• Task details
All pictures should be dropped, and only the lines from the top of the entries below through the line containing "muchas promociones, lo que resulta en una me" repeated exactly, both ends included.

<<<<

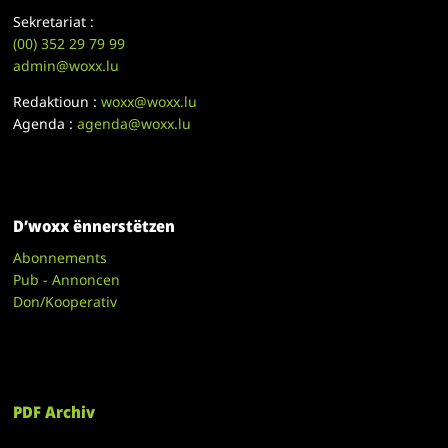
Sekretariat :
(00)
352 29 79 99
admin@woxx.lu
Redaktioun :
woxx@woxx.lu
Agenda :
agenda@woxx.lu
D’woxx ënnerstëtzen
Abonnements
Pub - Annoncen
Don/Kooperativ
PDF Archiv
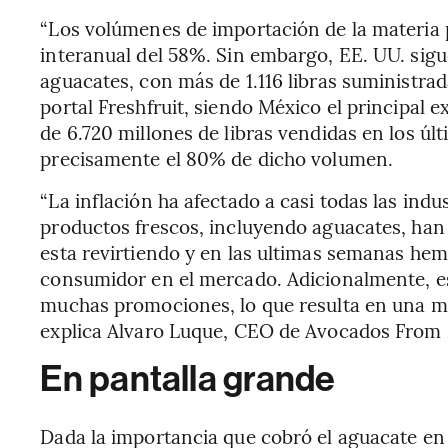
“Los volúmenes de importación de la materia
interanual del 58%. Sin embargo, EE. UU. sig
aguacates, con más de 1.116 libras suministrad
portal Freshfruit, siendo México el principal
de 6.720 millones de libras vendidas en los úl
precisamente el 80% de dicho volumen.
“La inflación ha afectado a casi todas las indus
productos frescos, incluyendo aguacates, han
esta revirtiendo y en las ultimas semanas hem
consumidor en el mercado. Adicionalmente, 
muchas promociones, lo que resulta en una me
explica Alvaro Luque, CEO de Avocados From
En pantalla grande
Dada la importancia que cobró el aguacate en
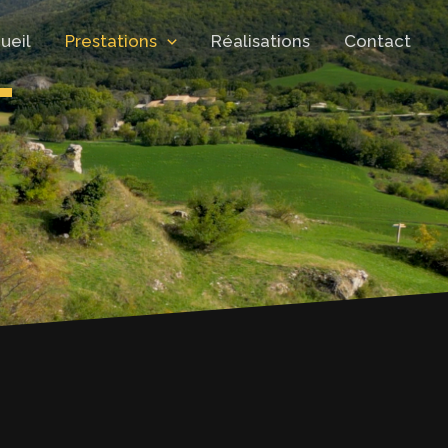
L
ueil
Prestations
Réalisations
Contact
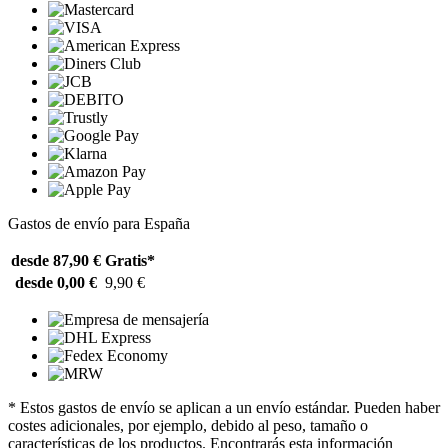
Gastos de envío para España
desde 87,90 €
Gratis*
desde 0,00 €
9,90 €
* Estos gastos de envío se aplican a un envío estándar. Pueden haber
costes adicionales, por ejemplo, debido al peso, tamaño o
características de los productos. Encontrarás esta información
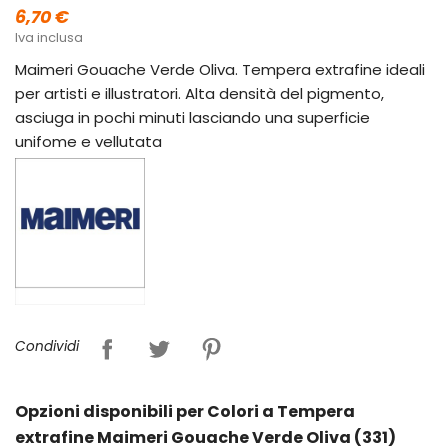
6,70 €
Iva inclusa
Maimeri Gouache Verde Oliva. Tempera extrafine ideali
per artisti e illustratori. Alta densità del pigmento,
asciuga in pochi minuti lasciando una superficie
unifome e vellutata
Condividi
Opzioni disponibili per Colori a Tempera
extrafine Maimeri Gouache Verde Oliva (331)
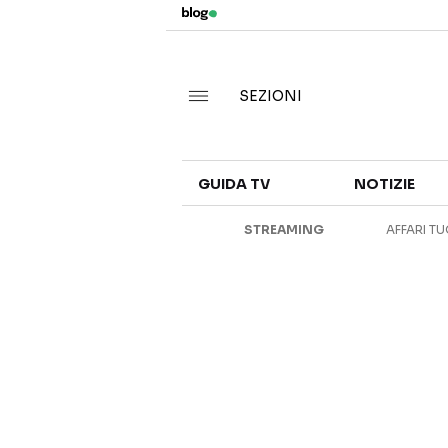
SEZIONI
GUIDA TV
NOTIZIE
STREAMING
AFFARI TU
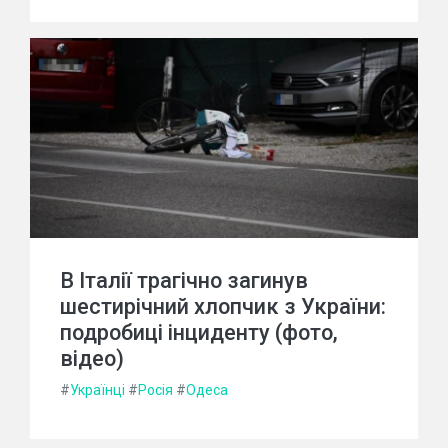
В Італії трагічно загинув
шестирічний хлопчик з України:
подробиці інциденту (фото,
відео)
#
Українці
#
Росія
#
Одеса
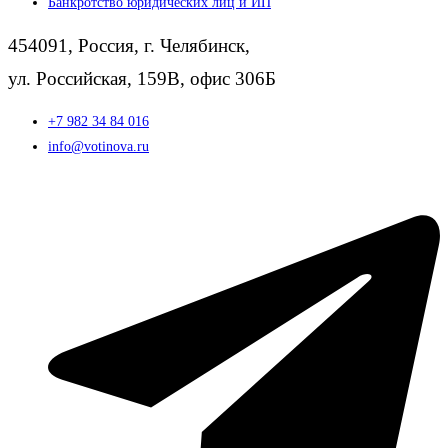
Банкротство юридических лиц и ИП
454091, Россия, г. Челябинск,
ул. Российская, 159В, офис 306Б
+7 982 34 84 016
info@votinova.ru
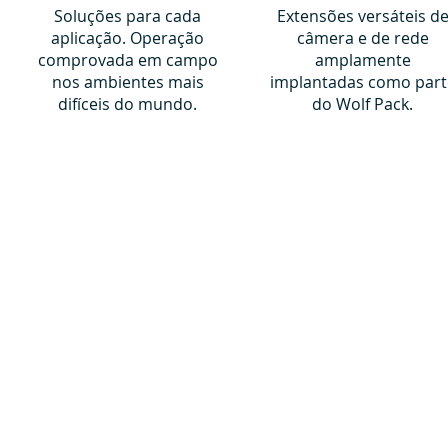
Soluções para cada
Extensões versáteis d
aplicação. Operação
câmera e de rede
comprovada em campo
amplamente
nos ambientes mais
implantadas como part
difíceis do mundo.
do Wolf Pack.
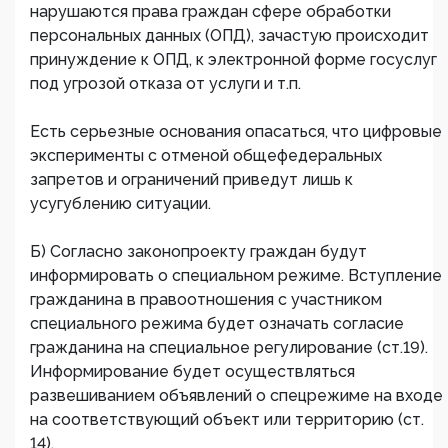
нарушаются права граждан сфере обработки
персональных данных (ОПД), зачастую происходит
принуждение к ОПД, к электронной форме госуслуг
под угрозой отказа от услуги и т.п.
Есть серьезные основания опасаться, что цифровые
эксперименты с отменой общефедеральных
запретов и ограничений приведут лишь к
усугублению ситуации.
Б) Согласно законопроекту граждан будут
информировать о специальном режиме. Вступление
гражданина в правоотношения с участником
специального режима будет означать согласие
гражданина на специальное регулирование (ст.19).
Информирование будет осуществляться
развешиванием объявлений о спецрежиме на входе
на соответствующий объект или территорию (ст.
14).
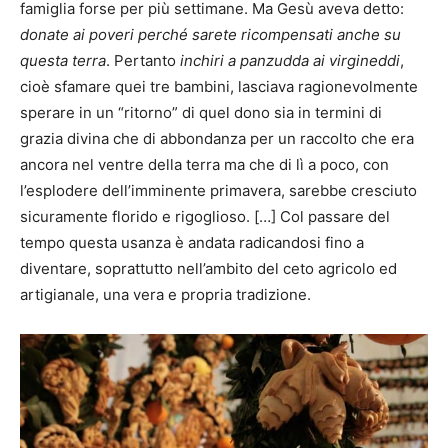
famiglia forse per più settimane. Ma Gesù aveva detto:
donate ai poveri perché sarete ricompensati anche su
questa terra
. Pertanto
inchiri a panzudda ai virgineddi
,
cioè sfamare quei tre bambini, lasciava ragionevolmente
sperare in un “ritorno” di quel dono sia in termini di
grazia divina che di abbondanza per un raccolto che era
ancora nel ventre della terra ma che di lì a poco, con
l’esplodere dell’imminente primavera, sarebbe cresciuto
sicuramente florido e rigoglioso. […] Col passare del
tempo questa usanza è andata radicandosi fino a
diventare, soprattutto nell’ambito del ceto agricolo ed
artigianale, una vera e propria tradizione.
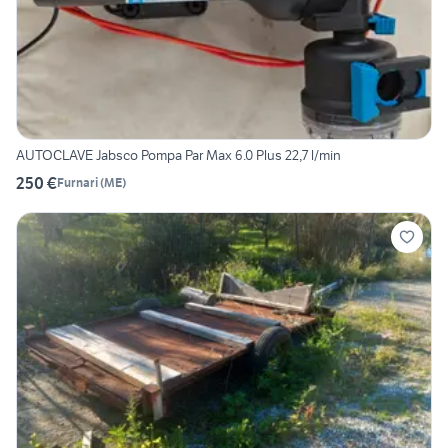
AUTOCLAVE Jabsco Pompa Par Max 6.0 Plus 22,7 l/min
250 €
Furnari
(
ME
)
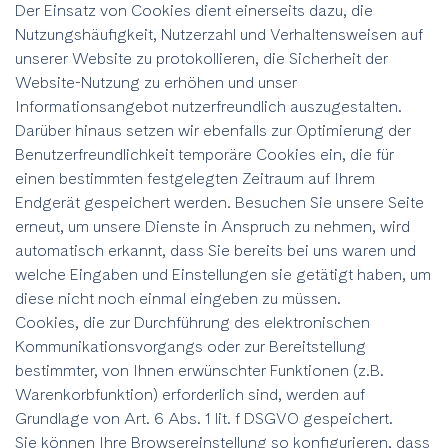
Der Einsatz von Cookies dient einerseits dazu, die
Nutzungshäufigkeit, Nutzerzahl und Verhaltensweisen auf
unserer Website zu protokollieren, die Sicherheit der
Website-Nutzung zu erhöhen und unser
Informationsangebot nutzerfreundlich auszugestalten.
Darüber hinaus setzen wir ebenfalls zur Optimierung der
Benutzerfreundlichkeit temporäre Cookies ein, die für
einen bestimmten festgelegten Zeitraum auf Ihrem
Endgerät gespeichert werden. Besuchen Sie unsere Seite
erneut, um unsere Dienste in Anspruch zu nehmen, wird
automatisch erkannt, dass Sie bereits bei uns waren und
welche Eingaben und Einstellungen sie getätigt haben, um
diese nicht noch einmal eingeben zu müssen.
Cookies, die zur Durchführung des elektronischen
Kommunikationsvorgangs oder zur Bereitstellung
bestimmter, von Ihnen erwünschter Funktionen (z.B.
Warenkorbfunktion) erforderlich sind, werden auf
Grundlage von Art. 6 Abs. 1 lit. f DSGVO gespeichert.
Sie können Ihre Browsereinstellung so konfigurieren, dass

>>>>

• Result for this exercise
Sekretariat :
(00)
352 29 79 99
admin@woxx.lu
Redaktioun :
woxx@woxx.lu
Agenda :
agenda@woxx.lu
D’woxx ënnerstëtzen
Abonnements
Pub - Annoncen
Don/Kooperativ
PDF Archiv
“Los volúmenes de importación de la materia
interanual del 58%. Sin embargo, EE. UU. sig
aguacates, con más de 1.116 libras suministrad
portal Freshfruit, siendo México el principal
de 6.720 millones de libras vendidas en los úl
precisamente el 80% de dicho volumen.
“La inflación ha afectado a casi todas las indus
productos frescos, incluyendo aguacates, han
esta revirtiendo y en las ultimas semanas hem
consumidor en el mercado. Adicionalmente, 
muchas promociones, lo que resulta en una me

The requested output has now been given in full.